Me obligué a sonreír al responder:

—Por supuesto. Pensé simplemente que debería haber un Justin en la familia.

—Y así es. Pero será el hijo del hijo mayor.

—Hace ya un tiempo que están casados.

—Oh, sí, pero tienen años por delante. Espero ver la casa llena de niños antes de morir.

Me sentí desanimada. Luego me dije que el nombre no era importante.

—¿En qué otro nombre pensaste? —insistió ella. Quedé absorta. Tan segura había estado de que mi hijo sería Justin, que no había pensado en otro nombre para él. Ella me estaba observando y, sabiendo que era una anciana sagaz, no quise que supiera adónde iban mis pensamientos. Espontáneamente dije: —Carlyon.

—¿Carlyon? —repitió ella.

Tan pronto como lo dije, supe que ese era el nombre que deseaba para mi hijo, si no podía ser Justin. Carlyon. Encerraba un significado para mí. Me vi subiendo los escalones del pórtico en mi túnica de terciopelo rojo. Era la primera ocasión en que había tenido la— absoluta certeza de que los sueños podían volverse realidad.

—Es un buen nombre. Me gusta —declaré.

Lo repitió, haciéndolo girar sobre la lengua.

—Sí —dijo luego—. Me agrada. Carlyon John… el segundo por su padre. ¿Qué te parece?

Johnny por su padre, Carlyon por su madre. Sí; ya que no podía ser Justin, sería eso.

* * *

Yo era una mujer diferente.
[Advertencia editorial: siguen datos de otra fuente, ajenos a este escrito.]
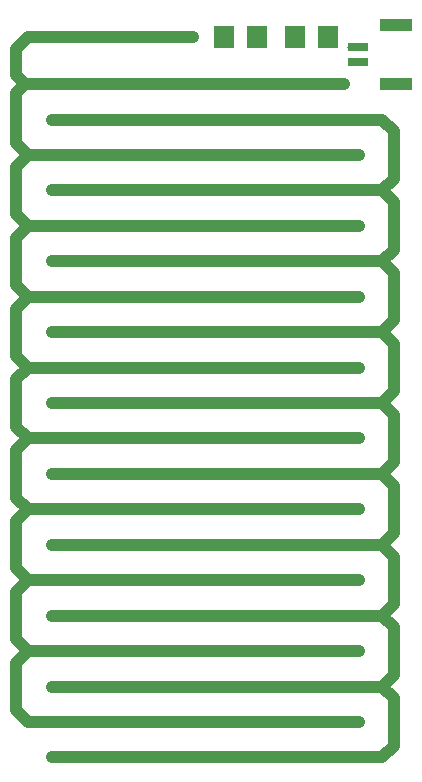
<source format=gbr>
G04 EAGLE Gerber X2 export*
%TF.Part,Single*%
%TF.FileFunction,Soldermask,Top,1*%
%TF.FilePolarity,Negative*%
%TF.GenerationSoftware,Autodesk,EAGLE,9.1.3*%
%TF.CreationDate,2018-12-01T20:35:03Z*%
G75*
%MOMM*%
%FSLAX34Y34*%
%LPD*%
%AMOC8*
5,1,8,0,0,1.08239X$1,22.5*%
G01*
%ADD10C,1.016000*%
%ADD11C,0.152400*%
%ADD12R,1.801600X0.701600*%
%ADD13R,2.801600X1.101600*%
%ADD14R,1.701600X1.904600*%


D10*
X80000Y700000D02*
X320000Y700000D01*
X340000Y700000D02*
X350000Y690000D01*
X350000Y650000D02*
X340000Y640000D01*
X350000Y650000D02*
X350000Y690000D01*
X340000Y640000D02*
X350000Y630000D01*
X350000Y590000D01*
X340000Y580000D01*
X60000Y580000D01*
X60000Y640000D02*
X340000Y640000D01*
X340000Y580000D02*
X350000Y570000D01*
X350000Y530000D01*
X340000Y520000D01*
X60000Y520000D01*
X340000Y520000D02*
X350000Y510000D01*
X350000Y470000D01*
X340000Y460000D01*
X60000Y460000D01*
X340000Y460000D02*
X350000Y450000D01*
X350000Y410000D01*
X340000Y400000D01*
X60000Y400000D01*
X340000Y400000D02*
X350000Y390000D01*
X350000Y350000D01*
X340000Y340000D01*
X60000Y340000D01*
X340000Y340000D02*
X350000Y330000D01*
X350000Y290000D01*
X340000Y280000D01*
X60000Y280000D01*
X340000Y280000D02*
X350000Y270000D01*
X350000Y230000D01*
X340000Y220000D01*
X60000Y220000D01*
X340000Y220000D02*
X350000Y210000D01*
X350000Y170000D01*
X340000Y160000D01*
X60000Y160000D01*
D11*
X210000Y765780D02*
X205780Y770000D01*
D10*
X180000Y770000D02*
X40000Y770000D01*
X30000Y760000D01*
X30000Y680000D02*
X40000Y670000D01*
X320000Y670000D01*
X40000Y670000D02*
X30000Y660000D01*
X30000Y620000D01*
X40000Y610000D01*
X320000Y610000D01*
X40000Y610000D02*
X30000Y600000D01*
X30000Y560000D01*
X40000Y550000D01*
X320000Y550000D01*
X40000Y550000D02*
X30000Y540000D01*
X30000Y500000D01*
X40000Y490000D01*
X320000Y490000D01*
X40000Y490000D02*
X30000Y480000D01*
X30000Y440000D01*
X40000Y430000D01*
X320000Y430000D01*
X40000Y430000D02*
X30000Y420000D01*
X30000Y380000D01*
X40000Y370000D01*
X320000Y370000D01*
X40000Y370000D02*
X30000Y360000D01*
X30000Y320000D01*
X40000Y310000D01*
X320000Y310000D01*
X40000Y310000D02*
X30000Y300000D01*
X30000Y260000D01*
X40000Y250000D01*
X320000Y250000D01*
X40000Y250000D02*
X30000Y240000D01*
X30000Y200000D01*
X40000Y190000D01*
X320000Y190000D01*
D11*
X210000Y765780D02*
X205780Y770000D01*
D10*
X180000Y770000D02*
X40000Y770000D01*
X30000Y760000D01*
X30000Y680000D02*
X40000Y670000D01*
X320000Y670000D01*
X40000Y670000D02*
X30000Y660000D01*
X30000Y620000D01*
X40000Y610000D01*
X320000Y610000D01*
X40000Y610000D02*
X30000Y600000D01*
X30000Y560000D01*
X40000Y550000D01*
X320000Y550000D01*
X40000Y550000D02*
X30000Y540000D01*
X30000Y500000D01*
X40000Y490000D01*
X320000Y490000D01*
X40000Y490000D02*
X30000Y480000D01*
X30000Y440000D01*
X40000Y430000D01*
X320000Y430000D01*
X40000Y430000D02*
X30000Y420000D01*
X30000Y380000D01*
X40000Y370000D01*
X320000Y370000D01*
X40000Y370000D02*
X30000Y360000D01*
X30000Y320000D01*
X40000Y310000D01*
X320000Y310000D01*
X40000Y310000D02*
X30000Y300000D01*
X30000Y260000D01*
X40000Y250000D01*
X320000Y250000D01*
X40000Y250000D02*
X30000Y240000D01*
X30000Y200000D01*
X40000Y190000D01*
X320000Y190000D01*
D11*
X319600Y761350D02*
X310818Y761350D01*
D10*
X37500Y730000D02*
X30000Y722500D01*
X37500Y730000D02*
X307500Y730000D01*
X30000Y722500D02*
X30000Y680000D01*
X37500Y730000D02*
X30000Y737500D01*
X30000Y760000D01*
X340000Y700000D02*
X350000Y690000D01*
X350000Y650000D02*
X340000Y640000D01*
X350000Y650000D02*
X350000Y690000D01*
X340000Y640000D02*
X350000Y630000D01*
X350000Y590000D01*
X340000Y580000D01*
X60000Y580000D01*
X60000Y640000D02*
X340000Y640000D01*
X340000Y580000D02*
X350000Y570000D01*
X350000Y530000D01*
X340000Y520000D01*
X60000Y520000D01*
X340000Y520000D02*
X350000Y510000D01*
X350000Y470000D01*
X340000Y460000D01*
X60000Y460000D01*
X340000Y460000D02*
X350000Y450000D01*
X350000Y410000D01*
X340000Y400000D01*
X60000Y400000D01*
X340000Y400000D02*
X350000Y390000D01*
X350000Y350000D01*
X340000Y340000D01*
X60000Y340000D01*
X340000Y340000D02*
X350000Y330000D01*
X350000Y290000D01*
X340000Y280000D01*
X60000Y280000D01*
X340000Y280000D02*
X350000Y270000D01*
X350000Y230000D01*
X340000Y220000D01*
X60000Y220000D01*
X340000Y220000D02*
X350000Y210000D01*
X350000Y170000D01*
X340000Y160000D01*
X60000Y160000D01*
X320000Y700000D02*
X340000Y700000D01*
X320000Y700000D02*
X60000Y700000D01*
D12*
X319600Y761350D03*
X319600Y748850D03*
D13*
X351600Y730350D03*
X351600Y779850D03*
D14*
X265780Y770000D03*
X294220Y770000D03*
X205780Y770000D03*
X234220Y770000D03*
M02*

</source>
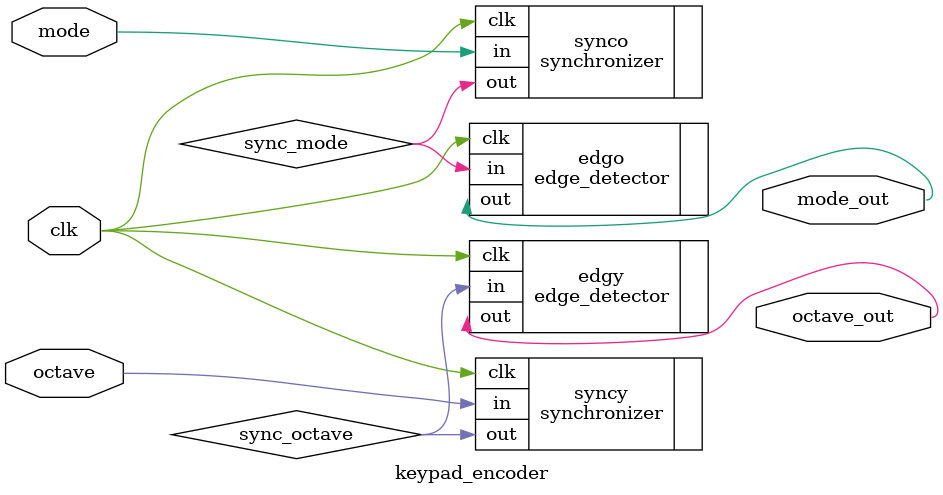
<source format=sv>
module keypad_encoder (
	input logic octave, mode, clk,
	output logic octave_out, mode_out
);
	logic sync_octave, sync_mode;
	synchronizer syncy (
		.clk(clk),
		.in(octave),
		.out(sync_octave)
	);
	
	synchronizer synco (
		.clk(clk),
		.in(mode),
		.out(sync_mode)
	);
	
	edge_detector edgy(
		.clk(clk),
		.in(sync_octave),
		.out(octave_out)
	);

	edge_detector edgo(
		.clk(clk),
		.in(sync_mode),
		.out(mode_out)
	);
endmodule

</source>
Por primera vez en mi vida amaba a alguien más de lo que yo misma me amaba. Lo único que importaba era mi hijo. Muchas veces busqué disculpas por las cosas perversas que hice, diciéndome: "Fueron por Carlyon." Me repetía sin cesar que pecar en bien de alguien a quien se ama no es lo mismo que pecar por uno mismo. Sin embargo, en lo profundo de mi corazón sabía que la gloria de Carlyon era mía; y que mi amor por él era tan vehemente porque él era parte de mí, carne de mi carne y sangre de mi sangre, como en el dicho.

Era un hermoso niño, grande para su edad, y el único rasgo que había heredado de mí eran sus enormes ojos negros, aunque en ellos había una expresión de serenidad que los míos nunca tenían. ¿Y por qué no iban a ser serenos, me preguntaba yo, con una madre como yo para luchar por él? Era un pequeñuelo satisfecho; acostado en su cuna solía aceptar el homenaje de la familia como derecho propio… aunque no imperiosamente; sólo era feliz de que se le amara. Carlyon amaba a todos y todos amaban a Carlyon; pero, me aseguraba yo, en su bello rostro había una satisfacción especial cuando yo lo levantaba.